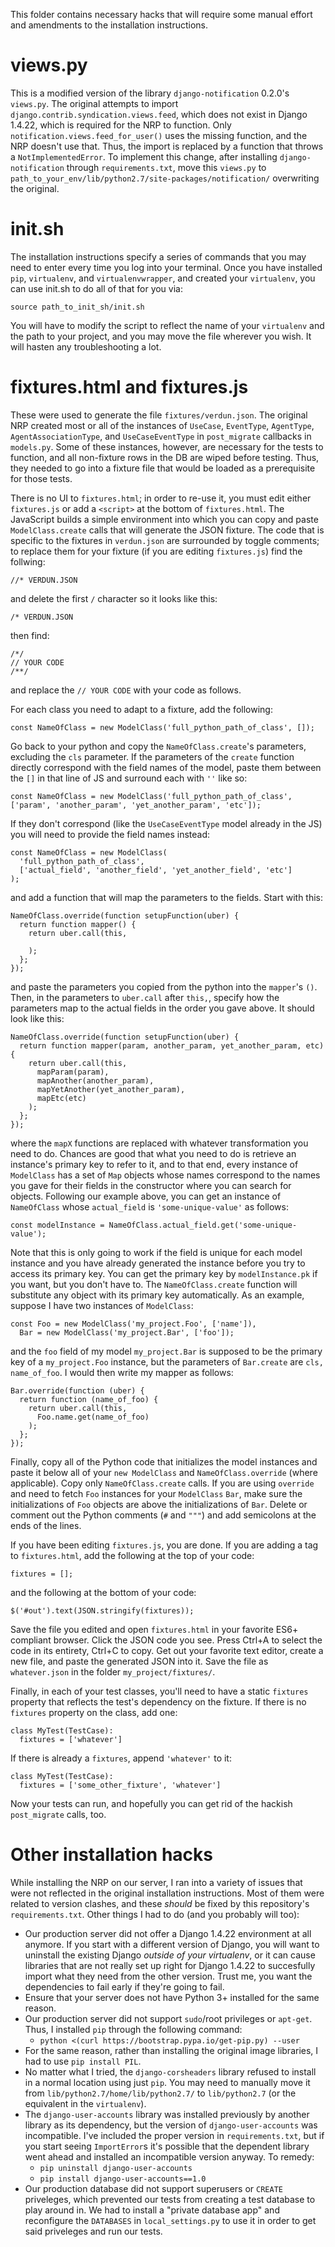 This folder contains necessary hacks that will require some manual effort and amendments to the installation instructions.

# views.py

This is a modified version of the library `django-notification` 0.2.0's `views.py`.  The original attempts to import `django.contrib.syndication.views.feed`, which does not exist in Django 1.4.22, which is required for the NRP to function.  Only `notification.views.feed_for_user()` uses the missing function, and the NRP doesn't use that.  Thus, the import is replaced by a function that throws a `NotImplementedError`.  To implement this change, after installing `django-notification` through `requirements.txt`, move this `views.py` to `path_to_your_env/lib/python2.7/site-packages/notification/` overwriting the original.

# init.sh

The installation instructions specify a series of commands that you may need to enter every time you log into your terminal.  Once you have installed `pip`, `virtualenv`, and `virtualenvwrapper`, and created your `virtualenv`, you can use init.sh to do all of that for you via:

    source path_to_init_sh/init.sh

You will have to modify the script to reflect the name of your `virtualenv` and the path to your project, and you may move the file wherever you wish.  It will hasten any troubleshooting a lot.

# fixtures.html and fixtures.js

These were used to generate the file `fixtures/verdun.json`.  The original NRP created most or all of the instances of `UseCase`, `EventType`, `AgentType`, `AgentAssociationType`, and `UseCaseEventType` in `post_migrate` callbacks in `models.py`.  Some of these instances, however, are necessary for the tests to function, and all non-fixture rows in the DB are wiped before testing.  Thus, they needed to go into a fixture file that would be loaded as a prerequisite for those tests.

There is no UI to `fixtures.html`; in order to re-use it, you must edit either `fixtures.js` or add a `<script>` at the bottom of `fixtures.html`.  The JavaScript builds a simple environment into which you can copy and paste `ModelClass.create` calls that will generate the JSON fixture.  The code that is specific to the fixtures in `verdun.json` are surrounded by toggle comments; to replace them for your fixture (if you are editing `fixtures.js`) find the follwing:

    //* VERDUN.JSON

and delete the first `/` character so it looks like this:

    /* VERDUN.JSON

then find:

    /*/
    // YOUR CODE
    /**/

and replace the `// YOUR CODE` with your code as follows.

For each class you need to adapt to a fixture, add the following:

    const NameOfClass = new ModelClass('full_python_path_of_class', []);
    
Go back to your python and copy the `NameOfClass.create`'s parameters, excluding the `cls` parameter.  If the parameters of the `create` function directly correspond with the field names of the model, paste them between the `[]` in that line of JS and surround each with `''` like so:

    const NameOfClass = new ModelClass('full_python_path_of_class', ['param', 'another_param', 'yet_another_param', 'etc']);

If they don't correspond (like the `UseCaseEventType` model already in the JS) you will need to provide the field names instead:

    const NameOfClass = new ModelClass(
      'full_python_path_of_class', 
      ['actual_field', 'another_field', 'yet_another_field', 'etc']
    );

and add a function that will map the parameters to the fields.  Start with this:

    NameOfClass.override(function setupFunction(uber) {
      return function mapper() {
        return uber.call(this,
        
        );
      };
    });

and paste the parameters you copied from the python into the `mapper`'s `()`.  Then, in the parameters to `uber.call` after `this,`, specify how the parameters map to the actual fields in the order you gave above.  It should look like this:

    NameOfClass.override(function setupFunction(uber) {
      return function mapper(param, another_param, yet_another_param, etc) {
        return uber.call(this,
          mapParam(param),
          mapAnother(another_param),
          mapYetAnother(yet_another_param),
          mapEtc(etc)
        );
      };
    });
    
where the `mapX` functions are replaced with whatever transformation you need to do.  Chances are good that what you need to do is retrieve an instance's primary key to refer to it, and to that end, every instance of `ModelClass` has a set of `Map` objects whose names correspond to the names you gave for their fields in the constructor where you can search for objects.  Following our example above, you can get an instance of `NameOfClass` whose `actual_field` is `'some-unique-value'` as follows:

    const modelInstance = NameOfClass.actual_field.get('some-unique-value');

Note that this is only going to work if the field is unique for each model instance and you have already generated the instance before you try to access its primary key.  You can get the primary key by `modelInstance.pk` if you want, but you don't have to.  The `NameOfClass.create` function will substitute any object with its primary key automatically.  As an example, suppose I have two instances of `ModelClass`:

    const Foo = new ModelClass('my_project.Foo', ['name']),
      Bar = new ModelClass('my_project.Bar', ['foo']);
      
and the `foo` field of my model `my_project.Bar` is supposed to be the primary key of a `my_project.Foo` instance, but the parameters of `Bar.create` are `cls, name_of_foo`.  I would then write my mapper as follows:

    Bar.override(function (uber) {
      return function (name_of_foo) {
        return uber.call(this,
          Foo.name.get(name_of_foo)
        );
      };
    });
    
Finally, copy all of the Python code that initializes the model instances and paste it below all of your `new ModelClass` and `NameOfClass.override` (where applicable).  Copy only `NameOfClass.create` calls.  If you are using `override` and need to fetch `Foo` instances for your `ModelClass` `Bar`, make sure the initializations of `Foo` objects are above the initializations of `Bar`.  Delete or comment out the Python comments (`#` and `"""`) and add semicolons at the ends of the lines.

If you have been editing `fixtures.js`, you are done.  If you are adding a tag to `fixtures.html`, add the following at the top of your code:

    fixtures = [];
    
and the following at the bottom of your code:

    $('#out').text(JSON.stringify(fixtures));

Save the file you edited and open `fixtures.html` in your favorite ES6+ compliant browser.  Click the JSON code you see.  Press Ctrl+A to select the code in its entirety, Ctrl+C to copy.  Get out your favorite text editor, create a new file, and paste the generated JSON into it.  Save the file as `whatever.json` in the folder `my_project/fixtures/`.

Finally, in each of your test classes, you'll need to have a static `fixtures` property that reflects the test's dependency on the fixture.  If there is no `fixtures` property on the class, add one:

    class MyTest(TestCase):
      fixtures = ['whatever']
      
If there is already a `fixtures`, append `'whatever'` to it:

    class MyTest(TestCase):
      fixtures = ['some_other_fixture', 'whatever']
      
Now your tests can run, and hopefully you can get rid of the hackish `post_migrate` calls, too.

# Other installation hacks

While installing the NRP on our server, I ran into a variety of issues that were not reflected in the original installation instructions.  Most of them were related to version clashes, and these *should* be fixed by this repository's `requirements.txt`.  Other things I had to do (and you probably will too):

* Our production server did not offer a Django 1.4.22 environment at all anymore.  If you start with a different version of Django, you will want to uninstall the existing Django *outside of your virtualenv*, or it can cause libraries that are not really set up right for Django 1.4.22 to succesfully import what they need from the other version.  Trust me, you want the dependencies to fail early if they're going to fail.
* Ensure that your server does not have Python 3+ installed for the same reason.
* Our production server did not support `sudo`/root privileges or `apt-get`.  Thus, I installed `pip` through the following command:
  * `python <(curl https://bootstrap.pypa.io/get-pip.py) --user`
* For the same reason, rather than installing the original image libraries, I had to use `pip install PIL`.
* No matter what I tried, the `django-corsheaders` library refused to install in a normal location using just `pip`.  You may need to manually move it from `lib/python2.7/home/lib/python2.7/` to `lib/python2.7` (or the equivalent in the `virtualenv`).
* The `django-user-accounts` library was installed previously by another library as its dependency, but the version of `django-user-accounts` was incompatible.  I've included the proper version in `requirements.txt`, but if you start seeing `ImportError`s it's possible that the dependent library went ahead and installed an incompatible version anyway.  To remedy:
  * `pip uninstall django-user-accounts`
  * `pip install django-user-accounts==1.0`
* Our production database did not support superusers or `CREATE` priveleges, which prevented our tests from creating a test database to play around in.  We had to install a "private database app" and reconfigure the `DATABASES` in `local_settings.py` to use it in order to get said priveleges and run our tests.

---

● **What to work on**
All records are to be reproduced exactly; the pictures are to be omitted.

● **Output for this exercise**
 This folder contains necessary hacks that will require some manual effort and amendments to the installation instructions.

# views.py

This is a modified version of the library `django-notification` 0.2.0's `views.py`.  The original attempts to import `django.contrib.syndication.views.feed`, which does not exist in Django 1.4.22, which is required for the NRP to function.  Only `notification.views.feed_for_user()` uses the missing function, and the NRP doesn't use that.  Thus, the import is replaced by a function that throws a `NotImplementedError`.  To implement this change, after installing `django-notification` through `requirements.txt`, move this `views.py` to `path_to_your_env/lib/python2.7/site-packages/notification/` overwriting the original.

# init.sh

The installation instructions specify a series of commands that you may need to enter every time you log into your terminal.  Once you have installed `pip`, `virtualenv`, and `virtualenvwrapper`, and created your `virtualenv`, you can use init.sh to do all of that for you via:

    source path_to_init_sh/init.sh

You will have to modify the script to reflect the name of your `virtualenv` and the path to your project, and you may move the file wherever you wish.  It will hasten any troubleshooting a lot.

# fixtures.html and fixtures.js

These were used to generate the file `fixtures/verdun.json`.  The original NRP created most or all of the instances of `UseCase`, `EventType`, `AgentType`, `AgentAssociationType`, and `UseCaseEventType` in `post_migrate` callbacks in `models.py`.  Some of these instances, however, are necessary for the tests to function, and all non-fixture rows in the DB are wiped before testing.  Thus, they needed to go into a fixture file that would be loaded as a prerequisite for those tests.

There is no UI to `fixtures.html`; in order to re-use it, you must edit either `fixtures.js` or add a `<script>` at the bottom of `fixtures.html`.  The JavaScript builds a simple environment into which you can copy and paste `ModelClass.create` calls that will generate the JSON fixture.  The code that is specific to the fixtures in `verdun.json` are surrounded by toggle comments; to replace them for your fixture (if you are editing `fixtures.js`) find the follwing:

    //* VERDUN.JSON

and delete the first `/` character so it looks like this:

    /* VERDUN.JSON

then find:

    /*/
    // YOUR CODE
    /**/

and replace the `// YOUR CODE` with your code as follows.

For each class you need to adapt to a fixture, add the following:

    const NameOfClass = new ModelClass('full_python_path_of_class', []);
    
Go back to your python and copy the `NameOfClass.create`'s parameters, excluding the `cls` parameter.  If the parameters of the `create` function directly correspond with the field names of the model, paste them between the `[]` in that line of JS and surround each with `''` like so:

    const NameOfClass = new ModelClass('full_python_path_of_class', ['param', 'another_param', 'yet_another_param', 'etc']);

If they don't correspond (like the `UseCaseEventType` model already in the JS) you will need to provide the field names instead:

    const NameOfClass = new ModelClass(
      'full_python_path_of_class', 
      ['actual_field', 'another_field', 'yet_another_field', 'etc']
    );

and add a function that will map the parameters to the fields.  Start with this:

    NameOfClass.override(function setupFunction(uber) {
      return function mapper() {
        return uber.call(this,
        
        );
      };
    });

and paste the parameters you copied from the python into the `mapper`'s `()`.  Then, in the parameters to `uber.call` after `this,`, specify how the parameters map to the actual fields in the order you gave above.  It should look like this:

    NameOfClass.override(function setupFunction(uber) {
      return function mapper(param, another_param, yet_another_param, etc) {
        return uber.call(this,
          mapParam(param),
          mapAnother(another_param),
          mapYetAnother(yet_another_param),
          mapEtc(etc)
        );
      };
    });
    
where the `mapX` functions are replaced with whatever transformation you need to do.  Chances are good that what you need to do is retrieve an instance's primary key to refer to it, and to that end, every instance of `ModelClass` has a set of `Map` objects whose names correspond to the names you gave for their fields in the constructor where you can search for objects.  Following our example above, you can get an instance of `NameOfClass` whose `actual_field` is `'some-unique-value'` as follows:

    const modelInstance = NameOfClass.actual_field.get('some-unique-value');

Note that this is only going to work if the field is unique for each model instance and you have already generated the instance before you try to access its primary key.  You can get the primary key by `modelInstance.pk` if you want, but you don't have to.  The `NameOfClass.create` function will substitute any object with its primary key automatically.  As an example, suppose I have two instances of `ModelClass`:

    const Foo = new ModelClass('my_project.Foo', ['name']),
      Bar = new ModelClass('my_project.Bar', ['foo']);
      
and the `foo` field of my model `my_project.Bar` is supposed to be the primary key of a `my_project.Foo` instance, but the parameters of `Bar.create` are `cls, name_of_foo`.  I would then write my mapper as follows:

    Bar.override(function (uber) {
      return function (name_of_foo) {
        return uber.call(this,
          Foo.name.get(name_of_foo)
        );
      };
    });
    
Finally, copy all of the Python code that initializes the model instances and paste it below all of your `new ModelClass` and `NameOfClass.override` (where applicable).  Copy only `NameOfClass.create` calls.  If you are using `override` and need to fetch `Foo` instances for your `ModelClass` `Bar`, make sure the initializations of `Foo` objects are above the initializations of `Bar`.  Delete or comment out the Python comments (`#` and `"""`) and add semicolons at the ends of the lines.

If you have been editing `fixtures.js`, you are done.  If you are adding a tag to `fixtures.html`, add the following at the top of your code:

    fixtures = [];
    
and the following at the bottom of your code:

    $('#out').text(JSON.stringify(fixtures));

Save the file you edited and open `fixtures.html` in your favorite ES6+ compliant browser.  Click the JSON code you see.  Press Ctrl+A to select the code in its entirety, Ctrl+C to copy.  Get out your favorite text editor, create a new file, and paste the generated JSON into it.  Save the file as `whatever.json` in the folder `my_project/fixtures/`.

Finally, in each of your test classes, you'll need to have a static `fixtures` property that reflects the test's dependency on the fixture.  If there is no `fixtures` property on the class, add one:

    class MyTest(TestCase):
      fixtures = ['whatever']
      
If there is already a `fixtures`, append `'whatever'` to it:

    class MyTest(TestCase):
      fixtures = ['some_other_fixture', 'whatever']
      
Now your tests can run, and hopefully you can get rid of the hackish `post_migrate` calls, too.

# Other installation hacks

While installing the NRP on our server, I ran into a variety of issues that were not reflected in the original installation instructions.  Most of them were related to version clashes, and these *should* be fixed by this repository's `requirements.txt`.  Other things I had to do (and you probably will too):

* Our production server did not offer a Django 1.4.22 environment at all anymore.  If you start with a different version of Django, you will want to uninstall the existing Django *outside of your virtualenv*, or it can cause libraries that are not really set up right for Django 1.4.22 to succesfully import what they need from the other version.  Trust me, you want the dependencies to fail early if they're going to fail.
* Ensure that your server does not have Python 3+ installed for the same reason.
* Our production server did not support `sudo`/root privileges or `apt-get`.  Thus, I installed `pip` through the following command:
  * `python <(curl https://bootstrap.pypa.io/get-pip.py) --user`
* For the same reason, rather than installing the original image libraries, I had to use `pip install PIL`.
* No matter what I tried, the `django-corsheaders` library refused to install in a normal location using just `pip`.  You may need to manually move it from `lib/python2.7/home/lib/python2.7/` to `lib/python2.7` (or the equivalent in the `virtualenv`).
* The `django-user-accounts` library was installed previously by another library as its dependency, but the version of `django-user-accounts` was incompatible.  I've included the proper version in `requirements.txt`, but if you start seeing `ImportError`s it's possible that the dependent library went ahead and installed an incompatible version anyway.  To remedy:
  * `pip uninstall django-user-accounts`
  * `pip install django-user-accounts==1.0`
* Our production database did not support superusers or `CREATE` priveleges, which prevented our tests from creating a test database to play around in.  We had to install a "private database app" and reconfigure the `DATABASES` in `local_settings.py` to use it in order to get said priveleges and run our tests.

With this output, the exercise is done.